A key element in the build-up to the global recession and subsequently was the movement in house price indexes (HPIs). These indexes are particularly prone to methodological and coverage differences which can undermine both within-country and cross-country economic analysis. The paper outlines key measurement issues and reports on empirical work using an international panel data set that (i) considers whether differences in HPI measurement matter and, if so, in what way, and (ii) revisits the measurement of global house price inflation and the modeling of the determinants of house price inflation using HPIs corrected for differences in measurement practice.

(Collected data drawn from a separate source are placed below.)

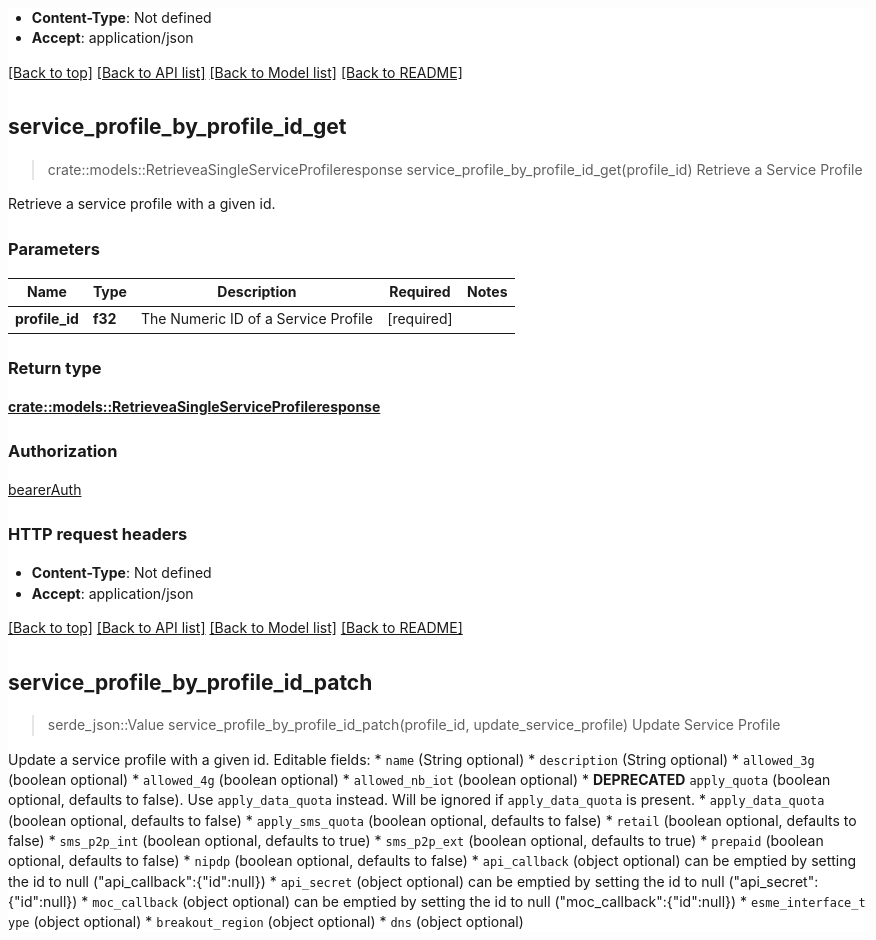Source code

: - **Content-Type**: Not defined
- **Accept**: application/json

[[Back to top]](#) [[Back to API list]](../README.md#documentation-for-api-endpoints) [[Back to Model list]](../README.md#documentation-for-models) [[Back to README]](../README.md)


## service_profile_by_profile_id_get

> crate::models::RetrieveaSingleServiceProfileresponse service_profile_by_profile_id_get(profile_id)
Retrieve a Service Profile

Retrieve a service profile with a given id.

### Parameters


Name | Type | Description  | Required | Notes
------------- | ------------- | ------------- | ------------- | -------------
**profile_id** | **f32** | The Numeric ID of a Service Profile | [required] |

### Return type

[**crate::models::RetrieveaSingleServiceProfileresponse**](RetrieveaSingleServiceProfileresponse.md)

### Authorization

[bearerAuth](../README.md#bearerAuth)

### HTTP request headers

- **Content-Type**: Not defined
- **Accept**: application/json

[[Back to top]](#) [[Back to API list]](../README.md#documentation-for-api-endpoints) [[Back to Model list]](../README.md#documentation-for-models) [[Back to README]](../README.md)


## service_profile_by_profile_id_patch

> serde_json::Value service_profile_by_profile_id_patch(profile_id, update_service_profile)
Update Service Profile

Update a service profile with a given id.  Editable fields: * `name` (String optional) * `description` (String optional) * `allowed_3g` (boolean optional) * `allowed_4g` (boolean optional) * `allowed_nb_iot` (boolean optional) * __DEPRECATED__ `apply_quota` (boolean optional, defaults to false). Use `apply_data_quota` instead. Will be ignored if `apply_data_quota` is present. * `apply_data_quota` (boolean optional, defaults to false) * `apply_sms_quota` (boolean optional, defaults to false) * `retail` (boolean optional, defaults to false) * `sms_p2p_int` (boolean optional, defaults to true) * `sms_p2p_ext` (boolean optional, defaults to true) * `prepaid` (boolean optional, defaults to false) * `nipdp` (boolean optional, defaults to false) * `api_callback` (object optional) can be emptied by setting the id to null (\"api_callback\":{\"id\":null}) * `api_secret` (object optional) can be emptied by setting the id to null (\"api_secret\":{\"id\":null}) * `moc_callback` (object optional) can be emptied by setting the id to null (\"moc_callback\":{\"id\":null}) * `esme_interface_type` (object optional) * `breakout_region` (object optional) * `dns` (object optional) 
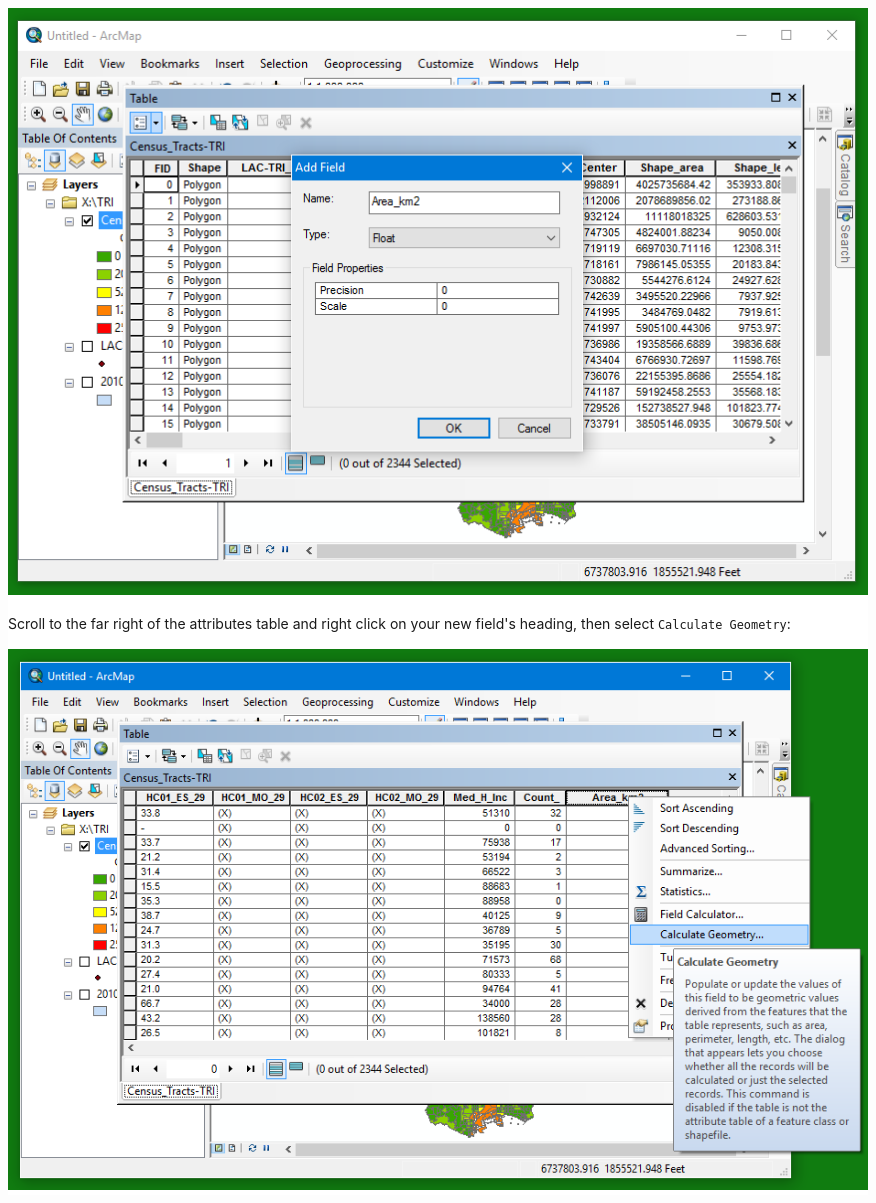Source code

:   ![Give the new field a name like Area_km2](images/lab10-name_field.png)

  Scroll to the far right of the attributes table and right click on your new field's heading, then select `Calculate Geometry`:

  ![Calculate geometry](images/lab11-calc_geom.png)
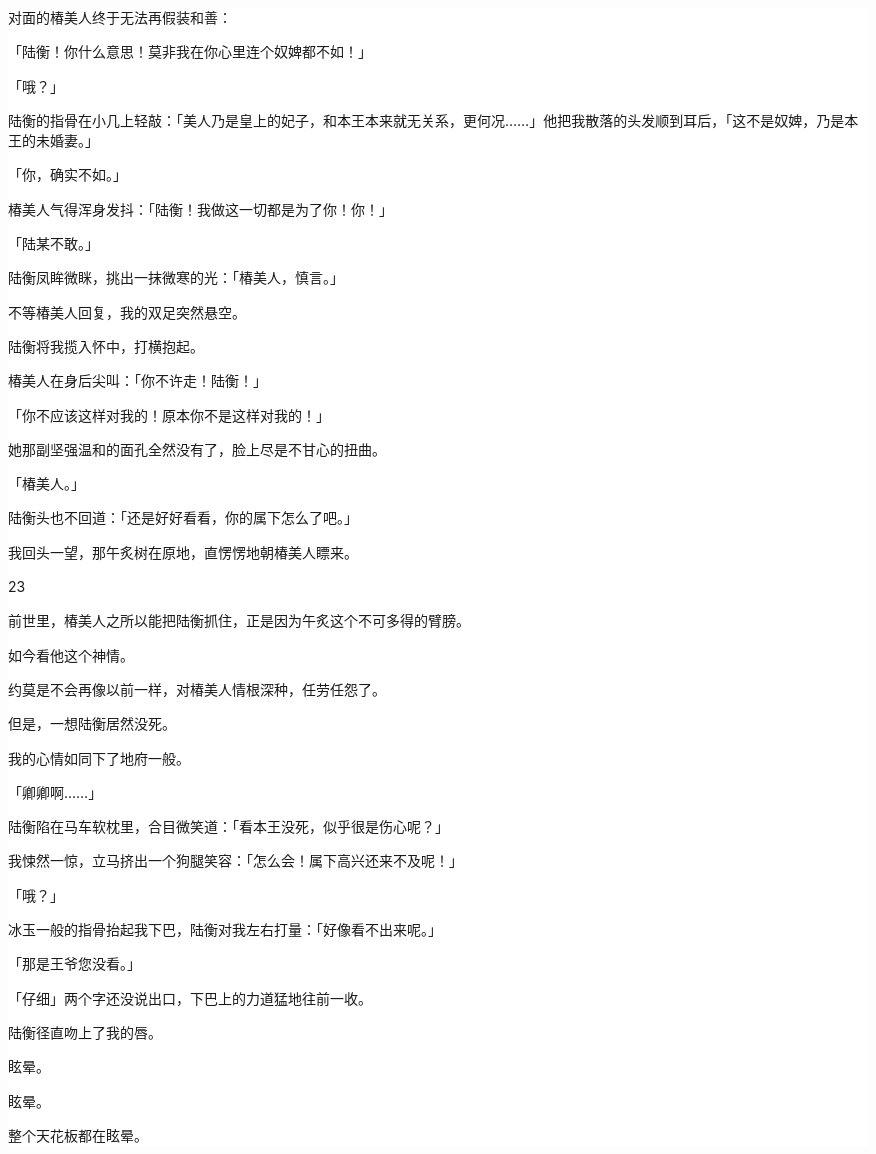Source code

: 对面的椿美人终于无法再假装和善：

「陆衡！你什么意思！莫非我在你心里连个奴婢都不如！」

「哦？」

陆衡的指骨在小几上轻敲：「美人乃是皇上的妃子，和本王本来就无关系，更何况……」他把我散落的头发顺到耳后，「这不是奴婢，乃是本王的未婚妻。」

「你，确实不如。」

椿美人气得浑身发抖：「陆衡！我做这一切都是为了你！你！」

「陆某不敢。」

陆衡凤眸微眯，挑出一抹微寒的光：「椿美人，慎言。」

不等椿美人回复，我的双足突然悬空。

陆衡将我揽入怀中，打横抱起。

椿美人在身后尖叫：「你不许走！陆衡！」

「你不应该这样对我的！原本你不是这样对我的！」

她那副坚强温和的面孔全然没有了，脸上尽是不甘心的扭曲。

「椿美人。」

陆衡头也不回道：「还是好好看看，你的属下怎么了吧。」

我回头一望，那午炙树在原地，直愣愣地朝椿美人瞟来。

23

前世里，椿美人之所以能把陆衡抓住，正是因为午炙这个不可多得的臂膀。

如今看他这个神情。

约莫是不会再像以前一样，对椿美人情根深种，任劳任怨了。

但是，一想陆衡居然没死。

我的心情如同下了地府一般。

「卿卿啊……」

陆衡陷在马车软枕里，合目微笑道：「看本王没死，似乎很是伤心呢？」

我悚然一惊，立马挤出一个狗腿笑容：「怎么会！属下高兴还来不及呢！」

「哦？」

冰玉一般的指骨抬起我下巴，陆衡对我左右打量：「好像看不出来呢。」

「那是王爷您没看。」

「仔细」两个字还没说出口，下巴上的力道猛地往前一收。

陆衡径直吻上了我的唇。

眩晕。

眩晕。

整个天花板都在眩晕。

The October 2009 Report to the G-20 Finance Ministers and Central Bank Governors on the Financial Crisis and Information Gaps2 described data on dwellings and their associated price changes as critical ingredients for financial stability policy analysis. Of the 46 systemic banking crises for which data are available, more than two-thirds were preceded by house price boom-bust patterns (Claessens et al., 2010).3An understanding of deviations from equilibrium prices in housing markets requires reliable and, for international comparisons, consistently-measured, house price indexes (HPIs).4 Yet HPIs are particularly prone to methodological differences, which can undermine both within-country and cross-country analysis. It is a difficult but important area. There are empirical questions as to first, whether measurement differences matter and, if so, how and to what extent, and second, how such differences impact on analytical work including the measurement of global house price indexes and the modeling of HPI changes. A brief outline of measurement problems and practices is given in section II with more detail in Annex 1. Section II also notes a number of initiatives to harmonize HPI methodology. The empirical analysis in section III is based on a panel of five years of quarterly data for over 150 HPIs from nearly 25 countries; all the series differ (at least within countries) with regard to their methodological features. A fixed effects (for country) model with HPI changes regressed on measurement characteristics identify the extent to which measurement differences matter and the salient measurement features.